Sunday, March 30, 2008

High hopes for a dainty white native


Among the earliest of the spring flowers is the erythronium. For some time now, I have had the “pagoda” and the dens-canis, but last fall I planted a species erythronium that is native to our region: the revolutum, a white variety. I have a beautiful image of it in my wildflower calendar, but I’m too lazy to scan it, so this is from Brent and Becky’s.

I am so anxious to see these plants come up. Sure, I can see the tulips starting to push through and of course there’s a few ratty snowdrops here and there (they’re not ratty so much as the dirty snow and old leaves that form their unappealing backdrop). If the lovely mottled foliage from erythronium would last through the season, as with some other spring bloomers, it would be a perfect plant. Sadly, though, it disappears, so you can’t depend on it as a ground cover.

Still, I hope it works out and I can post some images here.

Thursday, March 27, 2008

I'm back! Help me name this plant!


These strange semi-succulents were on every terrace at the Belvedere where we stayed. I really liked them, though at first I thought ours was dead. I imagine some of you Southerners and Southwesterners will know this. I have never seen it offered in any greenhouse around here.

BTW, for those who would like to see more Sicily images, here's a link: Taormina images. You won't have to sign in, join up, sell your soul, or anything.

Saturday, March 15, 2008

Forcing season, part II


This has been a long one: I started with tazettas in December and here I am with tulips, cherry blossoms, and still a few hyacinths in mid-March. The tulips just started showing color a few days ago (a few are not quite there yet, as you see above) and the cherry buds are starting to pop. I brought the branches in in February—in fact, I think it’s noted a few posts down.


Sadly, our housesitter will be enjoying most of this show, as we leave for Sicily Monday. I hope to come back with plenty of great wildflower pics, as they should be in full swing there. Look for continued (prewritten) posting on Garden Rant, but I think GWI will be hiatus until we return.

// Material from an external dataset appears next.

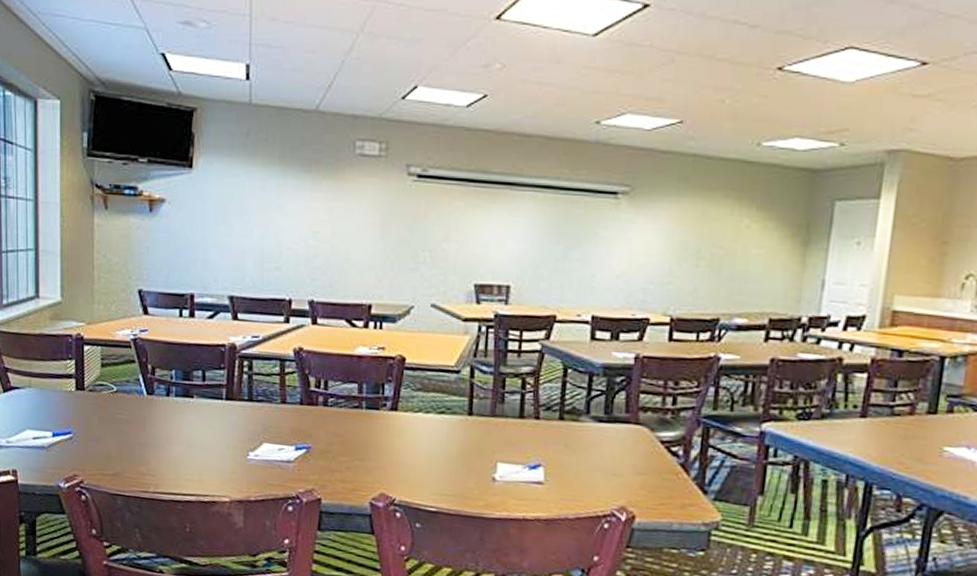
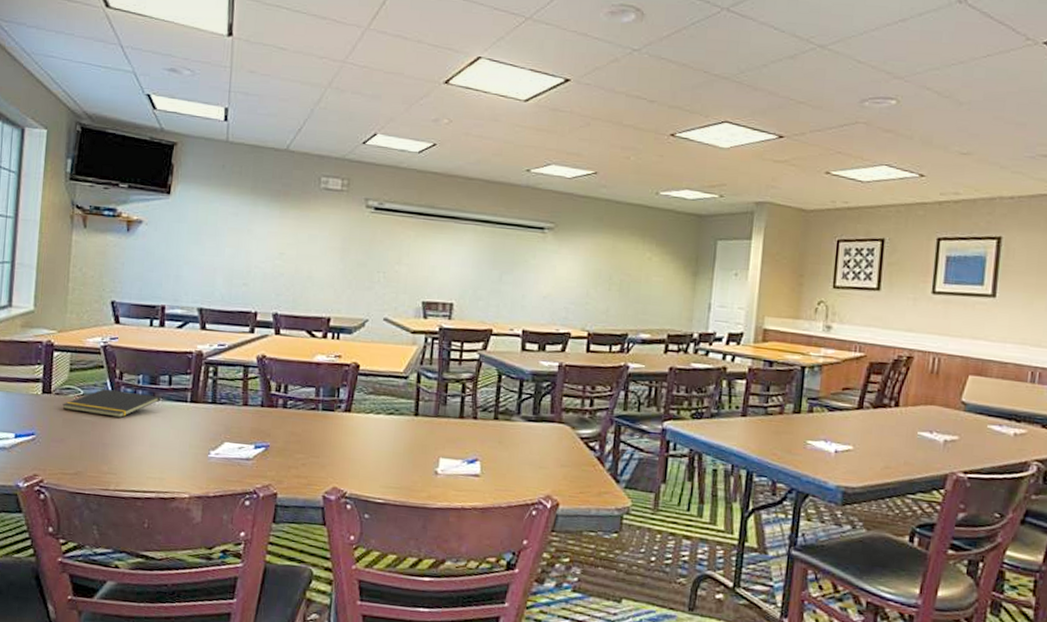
notepad: none [96,385,195,416] -> present [62,389,160,418]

Oh, btw, no action outside! I know snowdrops are there somewhere, but the thaw has just started,

Wednesday, March 05, 2008

Giving native orchids a shot


I am very proud of my friend Cheryl for finding this website for sustainably buying native orchid seedlings. This is exactly the kind of thing that keeps me excited about gardening—new challenges. Neither of us would even try if we had to pay $50 and up for these but we’re willing to roll the dice (as a Rant commenter put it) for some reasonably-priced seedlings. If they do naturalize, that might be too good to be true.


These are meant for Northern climates—they don’t do well south of Iowa, according to the website. And many of them used to be much more commonly found in the woodlands of the Northeast. I have to say I have never seen a wild orchid. How sad is that? But then, I don’t get out into the parks and preserves around here as often as I should in the spring, when the weather can be iffy. This spring: wildflower walks for sure. I understand there are some great places.